Dither Play Laurie Spiegel
the Expanding Universe
Dither, a New York based electric guitar quartet, is dedicated to an eclectic mix of experimental repertoire which spans composed, improvised, and electronic music. Formed in 2007, the quartet has performed across the United States and abroad, presenting new commissions, original compositions, multimedia works, and large guitar ensemble pieces. Dither’s members are Taylor Levine, Joshua Lopes, James Moore, and Brendon Randall-Myers.
Dither has performed and collaborated with a wide range of artists including Eve Beglarian, Nels Cline, Fred Frith, Mary Halvorson, David Lang, Ikue Mori, Phill Niblock, Lee Ranaldo, Laurie Spiegel, Lois V. Vierk, Yo La Tengo, and John Zorn. They have brought their live 13-guitar rendition of Steve Reich’s Electric Counterpoint to The Barbican Center, Lincoln Center Out of Doors, The Ellnora Guitar Festival and WNYC’s New Sounds Live. The quartet has also performed at the Guggenheim Museum, the Bang on a Can Marathon, The Performa Biennial, The Amsterdam Electric Guitar Heaven Festival, Hong Kong’s Fringe Theater, The Winter Jazz Festival, and the Borealis Festival.
Dither produces an annual Extravaganza, a raucous festival of creative music and art, which has been called an “official concert on the edge” by the New Yorker and “the here and now of New York’s postclassical music scene” by Time Out New York. They have released four full-length albums, including Dither plays Zorn on Tzadik, featuring the premiere recordings of several of John Zorn’s improvisational game pieces, which was named one of the year’s “best avant albums” by Rolling Stone.

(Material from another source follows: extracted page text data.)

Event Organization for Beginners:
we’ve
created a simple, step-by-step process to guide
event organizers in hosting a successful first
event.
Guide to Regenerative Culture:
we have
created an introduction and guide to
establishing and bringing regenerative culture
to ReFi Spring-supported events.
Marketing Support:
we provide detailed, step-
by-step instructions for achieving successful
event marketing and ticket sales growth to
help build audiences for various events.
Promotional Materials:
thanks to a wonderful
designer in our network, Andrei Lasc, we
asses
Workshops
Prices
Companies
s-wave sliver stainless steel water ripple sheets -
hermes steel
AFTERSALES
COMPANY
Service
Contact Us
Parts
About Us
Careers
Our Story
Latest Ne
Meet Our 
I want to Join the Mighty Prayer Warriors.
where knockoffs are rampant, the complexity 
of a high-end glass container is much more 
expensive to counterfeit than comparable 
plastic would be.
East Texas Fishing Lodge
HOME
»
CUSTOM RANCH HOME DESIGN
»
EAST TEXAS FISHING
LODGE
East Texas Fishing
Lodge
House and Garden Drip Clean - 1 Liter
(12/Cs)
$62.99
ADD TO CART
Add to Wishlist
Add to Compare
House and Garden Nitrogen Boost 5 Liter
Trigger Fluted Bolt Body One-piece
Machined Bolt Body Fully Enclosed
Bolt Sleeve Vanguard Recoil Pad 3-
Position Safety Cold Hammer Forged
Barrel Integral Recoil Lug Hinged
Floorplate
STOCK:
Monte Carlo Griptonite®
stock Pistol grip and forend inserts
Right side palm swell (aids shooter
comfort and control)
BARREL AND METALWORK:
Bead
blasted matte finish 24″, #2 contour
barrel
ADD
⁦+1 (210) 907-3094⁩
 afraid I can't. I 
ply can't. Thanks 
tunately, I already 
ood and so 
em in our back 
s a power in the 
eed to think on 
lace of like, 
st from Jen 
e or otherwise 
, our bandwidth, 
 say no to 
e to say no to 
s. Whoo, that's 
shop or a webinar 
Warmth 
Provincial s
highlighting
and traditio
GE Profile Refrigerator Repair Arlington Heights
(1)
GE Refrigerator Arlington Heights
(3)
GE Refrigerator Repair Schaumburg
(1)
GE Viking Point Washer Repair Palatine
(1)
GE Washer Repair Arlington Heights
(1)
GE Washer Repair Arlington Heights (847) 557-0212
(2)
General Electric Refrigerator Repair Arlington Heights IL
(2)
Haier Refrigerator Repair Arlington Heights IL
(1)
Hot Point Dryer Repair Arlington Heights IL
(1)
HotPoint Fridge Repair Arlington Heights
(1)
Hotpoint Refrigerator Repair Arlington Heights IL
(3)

At Big Ears, Dither will perform works by Laurie Spiegel. Laurie Spiegel has been a lifelong player of plucked instruments – mandolin, guitar, banjo, lute and others. So although the compositions included in this program were initially created using electronic sounds to orchestrate the pitch-time content she created using computer logic as structuring processes, the influence of a plucked string aesthetic could not help but come through, along with echoes of the folk, grassroots and improvisational music Spiegel played prior to somewhat belatedly acquiring a proper classical-tradition music education with extensive additional studies of counterpoint and pre-classical music.
Laurie’s description of the program: “When I composed this music, using various combinations of computer-coded logic and realtime interactive controls of the high level variables that logic incorporated, I was fascinated by the processes, structures and sounds. I never gave much thought to whether this music could be performed live by human musicians. I simply assumed that was out of the question, that it could not be played live. So I was skeptical when the Dither Quartet approached me about doing just that. To my delight they proved my doubts wrong and have come through with one amazing performance after another. This is a true collaboration between human and technological music creators, from my initial use of computer software during the compositional process through the newest layer of electronic orchestration, the wide array of digital signal processing effects that have turned a mere 4 guitars into a full cosmic-level orchestra.”